There was a hut on the top of the hill; sitting in front of it one could see for at least ten miles in either direction. The Division was holding a front of eight miles with the Z's on the left, the O's in the middle, the R's on the right and the I's in reserve. The O's, who were just beyond a hollow, occupied a low line of wooded heights a thousand yards in front of me. The Z's held a lower wooded ridge, the R's connected with the O's over a valley and were posted along a less defined line, of which the most marked feature was a village with a little church tower. Against these three regiments were nine, mostly German, and backed by the most formidable artillery.

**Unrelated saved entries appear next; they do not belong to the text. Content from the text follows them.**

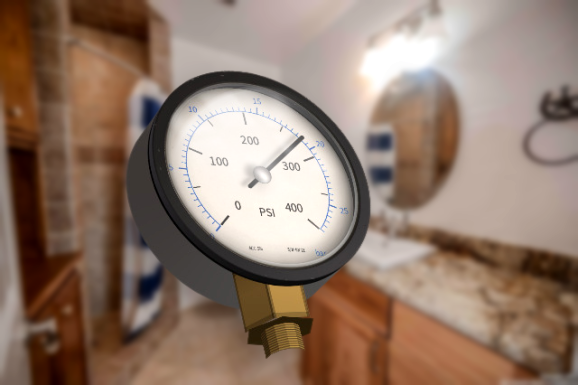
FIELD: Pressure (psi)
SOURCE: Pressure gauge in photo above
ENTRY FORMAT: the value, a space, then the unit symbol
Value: 275 psi
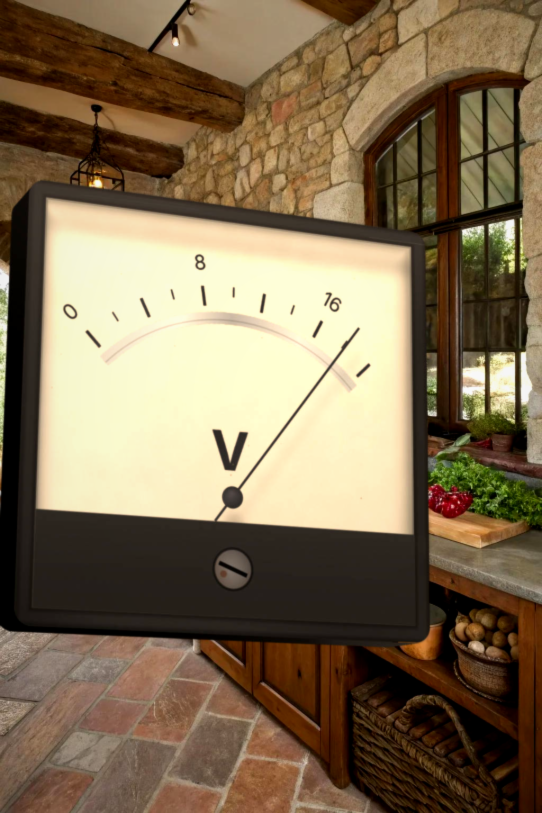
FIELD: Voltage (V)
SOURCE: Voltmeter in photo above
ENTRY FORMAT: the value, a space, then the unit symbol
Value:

Beyond each of the flanks of the Division one could see at intervals black clouds of smoke; one thick stream of smoke that stretched into the skies came from some distant petroleum works. The whole line of the R's was being pounded with crash after crash, sometimes four black columns rising almost simultaneously at intervals along it; under each would break out little angry teeth of sparkling flame; the only thing that seemed not to be hit was the church tower, which, as each cloud died down, came out simple again in the bright sunshine. The Z's were in patches of smoke that sometimes disappeared for a time.

What was happening to the O's was not so clear; so after watching the shells and shrapnel bursting along the line and on the slope for some hours, we descended by some winding gullies, drawing a shrapnel as we passed over a low shoulder, and soon reached the staff of the O's. Under the nearer wall of a hut, a group of officers was working the telephones, while a number of soldiers lay on logs around. The Colonel came forward to me with a preoccupied smile: "A convoy for the flag," he explained, and turning to his men; "you have the flag there?" Then he took me into the open and pointed at the ridge some six hundred yards away: all his left was at grips with the enemy who had come through at several points, and on the right his men were fighting at the close range of two hundred yards in the wood beyond the crest.